*What is being asked*: In the listing, determine how many lines contain "Pancreas". The reply is that number alone.
━━━ Entries provided
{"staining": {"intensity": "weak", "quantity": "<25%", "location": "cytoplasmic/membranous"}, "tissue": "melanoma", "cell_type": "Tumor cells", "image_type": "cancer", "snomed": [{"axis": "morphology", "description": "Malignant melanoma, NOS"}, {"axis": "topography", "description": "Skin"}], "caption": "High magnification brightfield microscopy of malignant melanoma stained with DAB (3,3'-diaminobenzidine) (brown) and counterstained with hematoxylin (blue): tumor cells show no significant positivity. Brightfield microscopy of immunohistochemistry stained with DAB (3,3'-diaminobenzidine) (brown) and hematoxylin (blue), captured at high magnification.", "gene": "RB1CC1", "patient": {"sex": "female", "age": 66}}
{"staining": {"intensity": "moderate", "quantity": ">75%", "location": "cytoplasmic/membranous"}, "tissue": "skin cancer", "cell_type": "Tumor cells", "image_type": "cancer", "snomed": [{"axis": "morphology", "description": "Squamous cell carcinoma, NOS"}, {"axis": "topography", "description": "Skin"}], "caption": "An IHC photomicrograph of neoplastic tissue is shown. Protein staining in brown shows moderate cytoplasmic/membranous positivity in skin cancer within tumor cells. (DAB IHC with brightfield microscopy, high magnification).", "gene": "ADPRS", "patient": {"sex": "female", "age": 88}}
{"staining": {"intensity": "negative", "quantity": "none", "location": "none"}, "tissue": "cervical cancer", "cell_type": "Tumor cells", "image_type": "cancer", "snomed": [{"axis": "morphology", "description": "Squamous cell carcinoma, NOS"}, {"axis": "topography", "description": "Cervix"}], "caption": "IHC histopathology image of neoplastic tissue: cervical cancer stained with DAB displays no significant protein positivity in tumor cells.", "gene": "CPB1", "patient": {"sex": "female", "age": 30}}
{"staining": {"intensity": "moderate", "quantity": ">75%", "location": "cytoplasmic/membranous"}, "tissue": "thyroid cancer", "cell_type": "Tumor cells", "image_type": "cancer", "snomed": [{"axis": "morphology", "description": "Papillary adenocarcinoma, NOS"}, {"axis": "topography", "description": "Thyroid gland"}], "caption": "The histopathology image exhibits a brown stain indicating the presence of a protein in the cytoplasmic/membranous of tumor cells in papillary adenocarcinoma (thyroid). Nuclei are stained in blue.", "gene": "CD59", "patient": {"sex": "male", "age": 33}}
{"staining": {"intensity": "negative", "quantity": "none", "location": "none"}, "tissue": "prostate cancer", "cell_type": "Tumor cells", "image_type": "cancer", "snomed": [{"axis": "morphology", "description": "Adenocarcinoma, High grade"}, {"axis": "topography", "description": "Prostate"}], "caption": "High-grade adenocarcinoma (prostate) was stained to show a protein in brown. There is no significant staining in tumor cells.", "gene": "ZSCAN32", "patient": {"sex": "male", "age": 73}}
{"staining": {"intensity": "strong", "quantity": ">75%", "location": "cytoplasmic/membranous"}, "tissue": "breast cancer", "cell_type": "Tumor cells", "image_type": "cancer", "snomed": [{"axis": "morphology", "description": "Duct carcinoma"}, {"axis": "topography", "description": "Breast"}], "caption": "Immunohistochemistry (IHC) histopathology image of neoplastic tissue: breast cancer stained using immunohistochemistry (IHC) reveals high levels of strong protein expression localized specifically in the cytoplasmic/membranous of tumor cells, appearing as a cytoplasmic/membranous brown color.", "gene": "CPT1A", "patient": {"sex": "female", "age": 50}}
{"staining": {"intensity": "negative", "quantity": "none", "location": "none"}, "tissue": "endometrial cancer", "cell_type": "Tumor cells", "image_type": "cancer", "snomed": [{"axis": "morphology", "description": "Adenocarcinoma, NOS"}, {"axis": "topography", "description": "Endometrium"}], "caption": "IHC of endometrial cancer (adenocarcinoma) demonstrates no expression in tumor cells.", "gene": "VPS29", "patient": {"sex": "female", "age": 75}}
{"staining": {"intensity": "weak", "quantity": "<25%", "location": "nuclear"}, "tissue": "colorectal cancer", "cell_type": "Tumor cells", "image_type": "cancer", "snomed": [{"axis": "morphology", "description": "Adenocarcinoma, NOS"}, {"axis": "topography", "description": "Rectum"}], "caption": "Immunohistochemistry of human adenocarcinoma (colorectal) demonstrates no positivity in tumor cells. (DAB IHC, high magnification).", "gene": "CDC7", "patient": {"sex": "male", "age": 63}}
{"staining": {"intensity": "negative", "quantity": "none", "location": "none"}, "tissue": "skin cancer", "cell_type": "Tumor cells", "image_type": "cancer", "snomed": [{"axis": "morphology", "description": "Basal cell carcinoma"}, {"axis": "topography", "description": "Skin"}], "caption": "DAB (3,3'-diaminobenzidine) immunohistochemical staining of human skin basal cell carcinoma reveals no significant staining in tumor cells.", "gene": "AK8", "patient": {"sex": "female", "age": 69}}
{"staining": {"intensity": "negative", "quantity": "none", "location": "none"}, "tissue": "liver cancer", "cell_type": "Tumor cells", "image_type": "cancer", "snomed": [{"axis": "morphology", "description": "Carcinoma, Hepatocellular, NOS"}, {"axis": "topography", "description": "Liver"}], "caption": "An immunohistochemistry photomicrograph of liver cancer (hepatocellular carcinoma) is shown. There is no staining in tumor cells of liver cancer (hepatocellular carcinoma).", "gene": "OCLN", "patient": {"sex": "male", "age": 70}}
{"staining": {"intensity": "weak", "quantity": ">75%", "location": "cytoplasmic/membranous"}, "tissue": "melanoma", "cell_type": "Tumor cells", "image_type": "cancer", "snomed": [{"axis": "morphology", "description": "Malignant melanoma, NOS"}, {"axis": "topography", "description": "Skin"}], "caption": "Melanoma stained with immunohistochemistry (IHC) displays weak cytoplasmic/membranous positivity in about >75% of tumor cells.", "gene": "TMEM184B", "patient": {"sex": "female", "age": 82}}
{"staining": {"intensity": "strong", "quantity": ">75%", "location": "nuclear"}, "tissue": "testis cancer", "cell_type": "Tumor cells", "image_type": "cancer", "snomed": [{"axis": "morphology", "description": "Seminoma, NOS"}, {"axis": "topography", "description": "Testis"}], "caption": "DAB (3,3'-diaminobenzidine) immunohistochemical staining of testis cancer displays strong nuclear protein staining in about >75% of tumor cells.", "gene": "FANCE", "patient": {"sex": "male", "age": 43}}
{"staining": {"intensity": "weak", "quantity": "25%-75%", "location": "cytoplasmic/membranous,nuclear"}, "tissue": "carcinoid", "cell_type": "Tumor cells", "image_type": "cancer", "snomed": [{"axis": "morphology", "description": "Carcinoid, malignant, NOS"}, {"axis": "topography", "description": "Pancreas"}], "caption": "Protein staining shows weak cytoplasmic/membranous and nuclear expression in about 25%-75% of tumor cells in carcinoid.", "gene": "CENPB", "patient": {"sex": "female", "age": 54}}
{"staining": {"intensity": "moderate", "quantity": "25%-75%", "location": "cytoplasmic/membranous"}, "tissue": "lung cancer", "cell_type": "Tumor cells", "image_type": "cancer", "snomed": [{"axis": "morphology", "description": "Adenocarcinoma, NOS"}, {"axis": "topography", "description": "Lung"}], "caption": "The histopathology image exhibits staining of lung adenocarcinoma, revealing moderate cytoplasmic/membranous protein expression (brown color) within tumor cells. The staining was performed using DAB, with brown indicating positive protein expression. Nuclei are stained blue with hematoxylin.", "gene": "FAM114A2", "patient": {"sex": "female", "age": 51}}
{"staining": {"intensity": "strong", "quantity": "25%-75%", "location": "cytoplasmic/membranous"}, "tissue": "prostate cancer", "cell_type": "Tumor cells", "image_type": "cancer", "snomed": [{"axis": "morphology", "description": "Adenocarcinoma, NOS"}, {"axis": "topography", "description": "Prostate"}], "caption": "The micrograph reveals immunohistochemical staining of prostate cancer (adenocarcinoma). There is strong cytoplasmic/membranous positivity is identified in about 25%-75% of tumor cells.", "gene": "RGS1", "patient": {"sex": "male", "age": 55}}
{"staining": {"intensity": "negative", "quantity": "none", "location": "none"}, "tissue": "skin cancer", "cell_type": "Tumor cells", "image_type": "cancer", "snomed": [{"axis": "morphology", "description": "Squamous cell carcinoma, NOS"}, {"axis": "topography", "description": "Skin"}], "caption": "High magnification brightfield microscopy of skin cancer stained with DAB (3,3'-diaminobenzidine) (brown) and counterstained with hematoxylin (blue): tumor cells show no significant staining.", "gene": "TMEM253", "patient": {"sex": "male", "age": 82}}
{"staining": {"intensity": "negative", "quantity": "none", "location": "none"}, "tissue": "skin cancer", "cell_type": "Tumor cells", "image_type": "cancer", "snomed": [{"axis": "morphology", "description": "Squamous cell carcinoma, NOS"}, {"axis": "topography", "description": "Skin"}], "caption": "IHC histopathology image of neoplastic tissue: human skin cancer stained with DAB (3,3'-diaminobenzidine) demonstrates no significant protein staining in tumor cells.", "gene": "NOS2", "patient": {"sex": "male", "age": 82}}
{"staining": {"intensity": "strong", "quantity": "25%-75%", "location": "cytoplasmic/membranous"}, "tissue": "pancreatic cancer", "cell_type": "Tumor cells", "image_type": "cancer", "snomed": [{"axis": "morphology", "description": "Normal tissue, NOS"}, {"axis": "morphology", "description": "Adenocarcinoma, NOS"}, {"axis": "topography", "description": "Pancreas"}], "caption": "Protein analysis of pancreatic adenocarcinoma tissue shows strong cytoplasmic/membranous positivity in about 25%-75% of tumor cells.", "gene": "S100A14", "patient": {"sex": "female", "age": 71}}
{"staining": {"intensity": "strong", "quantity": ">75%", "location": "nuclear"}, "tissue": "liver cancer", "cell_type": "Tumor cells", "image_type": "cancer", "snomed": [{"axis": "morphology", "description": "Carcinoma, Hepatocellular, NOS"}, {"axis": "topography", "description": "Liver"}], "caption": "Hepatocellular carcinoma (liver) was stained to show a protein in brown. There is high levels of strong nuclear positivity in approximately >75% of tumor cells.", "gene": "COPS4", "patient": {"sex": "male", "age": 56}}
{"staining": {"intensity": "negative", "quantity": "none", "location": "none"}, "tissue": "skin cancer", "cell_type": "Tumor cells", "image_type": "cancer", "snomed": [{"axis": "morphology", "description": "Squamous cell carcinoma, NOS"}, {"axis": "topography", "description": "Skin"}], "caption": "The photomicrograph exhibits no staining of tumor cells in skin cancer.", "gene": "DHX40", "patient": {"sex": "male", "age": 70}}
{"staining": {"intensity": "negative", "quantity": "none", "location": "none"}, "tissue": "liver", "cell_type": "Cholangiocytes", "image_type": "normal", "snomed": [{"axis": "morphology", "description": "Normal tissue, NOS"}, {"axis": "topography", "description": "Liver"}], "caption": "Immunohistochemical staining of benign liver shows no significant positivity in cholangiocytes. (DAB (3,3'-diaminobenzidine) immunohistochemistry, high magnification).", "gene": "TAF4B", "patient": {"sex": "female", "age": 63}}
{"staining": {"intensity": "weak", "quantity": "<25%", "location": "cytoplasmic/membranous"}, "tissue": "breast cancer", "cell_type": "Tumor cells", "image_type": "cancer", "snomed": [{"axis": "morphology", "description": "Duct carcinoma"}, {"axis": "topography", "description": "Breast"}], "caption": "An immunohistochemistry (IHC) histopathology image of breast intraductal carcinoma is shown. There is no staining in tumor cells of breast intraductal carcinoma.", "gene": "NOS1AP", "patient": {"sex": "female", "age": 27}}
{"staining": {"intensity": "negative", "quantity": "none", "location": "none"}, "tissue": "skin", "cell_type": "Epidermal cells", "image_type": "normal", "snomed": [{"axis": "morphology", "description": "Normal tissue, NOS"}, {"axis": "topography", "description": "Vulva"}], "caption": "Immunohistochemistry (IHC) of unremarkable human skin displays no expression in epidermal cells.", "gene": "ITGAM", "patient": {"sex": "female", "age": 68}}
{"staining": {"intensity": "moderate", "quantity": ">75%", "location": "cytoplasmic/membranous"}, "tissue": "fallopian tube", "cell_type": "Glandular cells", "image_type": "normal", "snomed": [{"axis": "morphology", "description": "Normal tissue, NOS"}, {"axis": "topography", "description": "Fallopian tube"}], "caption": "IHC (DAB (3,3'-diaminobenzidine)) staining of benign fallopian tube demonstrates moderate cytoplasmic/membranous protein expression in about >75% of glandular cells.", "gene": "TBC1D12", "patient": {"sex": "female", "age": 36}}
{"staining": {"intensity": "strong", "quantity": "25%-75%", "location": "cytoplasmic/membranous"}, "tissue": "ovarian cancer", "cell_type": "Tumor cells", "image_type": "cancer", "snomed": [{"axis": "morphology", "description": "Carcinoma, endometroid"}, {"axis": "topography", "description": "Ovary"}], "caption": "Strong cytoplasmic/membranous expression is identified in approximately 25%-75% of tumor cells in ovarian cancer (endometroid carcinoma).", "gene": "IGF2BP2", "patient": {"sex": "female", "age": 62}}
━━━━━━
*Task response*: 2